La misiva lo descoloca.  No comprende, no sabe bien cuánto tiempo hace que esa advertencia está allí. Por estos días, y por su cabeza las vidas y las muertes caminan sobre una soga finita. De pronto el ascensor se detiene en el tercer piso. La puerta se abre, este ruido desprevenido  altera a Manko, quien a pesar del susto  esboza una sonrisa tenue a la vecina a punto de ingresar. La mujer de unos sesenta años, y de ojos redondos como un plato al ver a Manko retrocede un paso y de manera violenta se aleja del ascensor.  Cierra la puerta de acceso y desde afuera le grita: “¡Andate, no te queremos por acá!”  Nos vas a matar a todos, hijo de puta”.

Manko desconcertado por la agresión queda inmóvil. El tiempo se estanca en su cuerpo petrificado. En esta eternidad descubre que aún conserva en sus manos, los guantes blancos de quirófano y el barbijo  verde de Hospital sobre su cuello. 

Su conclusión es nefasta. Los agravios hacia su madre no son más que la despreciable idea de saber que es médico. Parece que la pobreza por estos días supera la económica. 

-Si, no hay dudas. Soy yo el hijo de puta. Balbuceó indignado el joven médico del altiplano. 

Inmóvil como quien acaba de cometer un crimen involuntario, mira alrededor. ¿Quien diría que en este reducto móvil quedaría al descubierto la desidia?  El espejo añejo del ascensor le devuelve a Manko un rostro afligido. Permanece en silencio, una pausa que como trueno estalla en su cuerpo.  Respira hondo y se traga la indignación. Luego de unos segundos y con la puerta cerrada por su agresora, oprime el botón del tablero metálico y continúa su viaje hasta el octavo. 

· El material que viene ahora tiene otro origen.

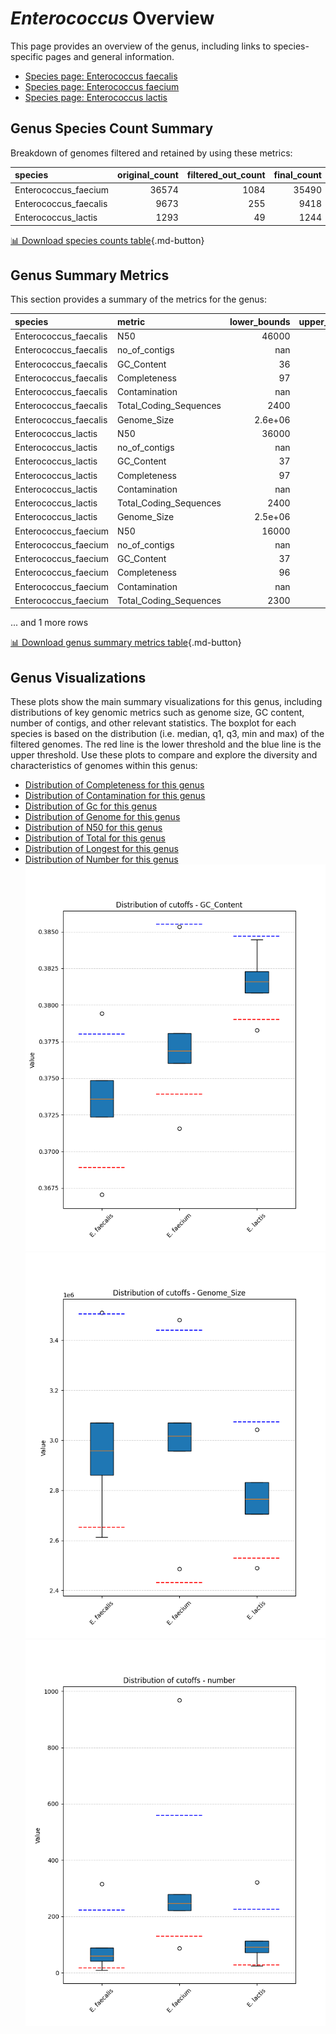 # *Enterococcus* Overview
This page provides an overview of the genus, including links to species-specific pages and general information.

- [Species page: Enterococcus faecalis](Enterococcus_faecalis/index.md)
- [Species page: Enterococcus faecium](Enterococcus_faecium/index.md)
- [Species page: Enterococcus lactis](Enterococcus_lactis/index.md)
## Genus Species Count Summary
Breakdown of genomes filtered and retained by using these metrics:

| species               |   original_count |   filtered_out_count |   final_count |
|:----------------------|-----------------:|---------------------:|--------------:|
| Enterococcus_faecium  |            36574 |                 1084 |         35490 |
| Enterococcus_faecalis |             9673 |                  255 |          9418 |
| Enterococcus_lactis   |             1293 |                   49 |          1244 |


[📊 Download species counts table](species_counts.csv){.md-button}
## Genus Summary Metrics
This section provides a summary of the metrics for the genus:

| species               | metric                 |   lower_bounds |   upper_bounds |
|:----------------------|:-----------------------|---------------:|---------------:|
| Enterococcus_faecalis | N50                    |    46000       |      nan       |
| Enterococcus_faecalis | no_of_contigs          |      nan       |      230       |
| Enterococcus_faecalis | GC_Content             |       36       |       38       |
| Enterococcus_faecalis | Completeness           |       97       |      nan       |
| Enterococcus_faecalis | Contamination          |      nan       |        3       |
| Enterococcus_faecalis | Total_Coding_Sequences |     2400       |     3600       |
| Enterococcus_faecalis | Genome_Size            |        2.6e+06 |        3.6e+06 |
| Enterococcus_lactis   | N50                    |    36000       |      nan       |
| Enterococcus_lactis   | no_of_contigs          |      nan       |      230       |
| Enterococcus_lactis   | GC_Content             |       37       |       39       |
| Enterococcus_lactis   | Completeness           |       97       |      nan       |
| Enterococcus_lactis   | Contamination          |      nan       |        2       |
| Enterococcus_lactis   | Total_Coding_Sequences |     2400       |     3100       |
| Enterococcus_lactis   | Genome_Size            |        2.5e+06 |        3.1e+06 |
| Enterococcus_faecium  | N50                    |    16000       |      nan       |
| Enterococcus_faecium  | no_of_contigs          |      nan       |      560       |
| Enterococcus_faecium  | GC_Content             |       37       |       39       |
| Enterococcus_faecium  | Completeness           |       96       |      nan       |
| Enterococcus_faecium  | Contamination          |      nan       |        5       |
| Enterococcus_faecium  | Total_Coding_Sequences |     2300       |     3600       |

... and 1 more rows


[📊 Download genus summary metrics table](genus_summary_metrics.csv){.md-button}
## Genus Visualizations
These plots show the main summary visualizations for this genus, including distributions of key genomic metrics such as genome size, GC content, number of contigs, and other relevant statistics. The boxplot for each species is based on the distribution (i.e. median, q1, q3, min and max) of the filtered genomes. The red line is the lower threshold and the blue line is the upper threshold. Use these plots to compare and explore the diversity and characteristics of genomes within this genus:

- [Distribution of Completeness for this genus](Completeness_Specific_boxplot_0.png)
- [Distribution of Contamination for this genus](Contamination_boxplot_0.png)
- [Distribution of Gc for this genus](GC_Content_boxplot_0.png)
- [Distribution of Genome for this genus](Genome_Size_boxplot_0.png)
- [Distribution of N50 for this genus](N50_boxplot_0.png)
- [Distribution of Total for this genus](Total_Coding_Sequences_boxplot_0.png)
- [Distribution of Longest for this genus](longest_boxplot_0.png)
- [Distribution of Number for this genus](number_boxplot_0.png)
![Distribution of Gc](GC_Content_boxplot_0.png)
![Distribution of Genome](Genome_Size_boxplot_0.png)
![Distribution of Number](number_boxplot_0.png)
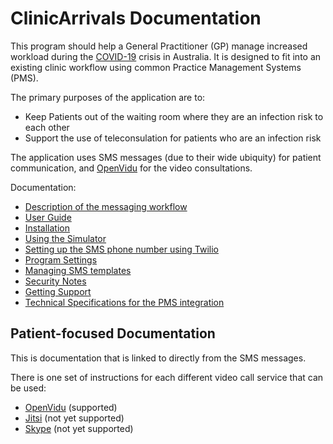 # ClinicArrivals Documentation
 
This program should help a General Practitioner (GP) manage increased workload during the [COVID-19](https://en.wikipedia.org/wiki/Coronavirus_disease_2019) crisis in Australia. It is designed to fit into an existing clinic workflow using common Practice Management Systems (PMS).

The primary purposes of the application are to: 

* Keep Patients out of the waiting room where they are an infection risk to each other 
* Support the use of teleconsulation for patients who are an infection risk

The application uses SMS messages (due to their wide ubiquity) for patient communication,
and [OpenVidu](https://openvidu.org/) for the video consultations. 

Documentation:

* [Description of the messaging workflow](Workflow.md)
* [User Guide](UserGuide.md)
* [Installation](Installation.md)
* [Using the Simulator](Simulator.md)
* [Setting up the SMS phone number using Twilio](Twilio.md)
* [Program Settings](Settings.md)
* [Managing SMS templates](Templates.md)
* [Security Notes](Security.md)
* [Getting Support](Support.md)
* [Technical Specifications for the PMS integration](FHIRDocumentation.md)


## Patient-focused Documentation


This is documentation that is linked to directly from the SMS messages.

There is one set of instructions for each different video call service that can be used:

* [OpenVidu](VideoOpenVidu.md) (supported)
* [Jitsi](VideoJitsi.md) (not yet supported)
* [Skype](VideoSkype.md) (not yet supported)
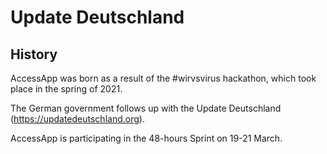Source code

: # Update Deutschland

## History

AccessApp was born as a result of the #wirvsvirus hackathon, which took place in the spring of 2021.

The German government follows up with the Update Deutschland (https://updatedeutschland.org).

AccessApp is participating in the 48-hours Sprint on 19-21 March.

En la profundidad de su hogar Gandhi lo espera acurrucado sobre los almohadones de tela de aguayo que cubren el sillón. La llave incrustada en la cerradura alerta al felino de la presencia inesperada.  Poco a poco despereza sus patas hasta chocar con el borde de la mesa ratona.  Manko ingresa, y al hacerlo siente un aroma impregnado de sosiego. Un silencio que lo reconforta y lo aleja de las miserias.  Observa en las cercanías, y siente que no está solo. Que Joaquín y Josefina desde el lejano pueblo de Totora, lo incitan a seguir. A defender la salud con pasión y coraje. Como lo hacían sus ancestros de Cochabamba. 

Una lágrima recorre su mejilla de cobre, cuando recuerda el calvario, que por estos días padecen sus pacientes. Se emociona ante la impotencia y ante el incierto que el diminuto asesino provoca. La salud es para Manko su obsesión y su gloria. 

Un mensaje de celular lo inquieta, pero es tiempo de descansar. En pocas horas regresará nuevamente al Hospital. A dejar su vida para salvar la de otros. Manko se recuesta junto a Gandhi y sueña con regresar a la trinchera. Hoy el mundo confía en sus manos blancas, aunque a veces la ignorancia sea otro virus letal, en este campo de batalla.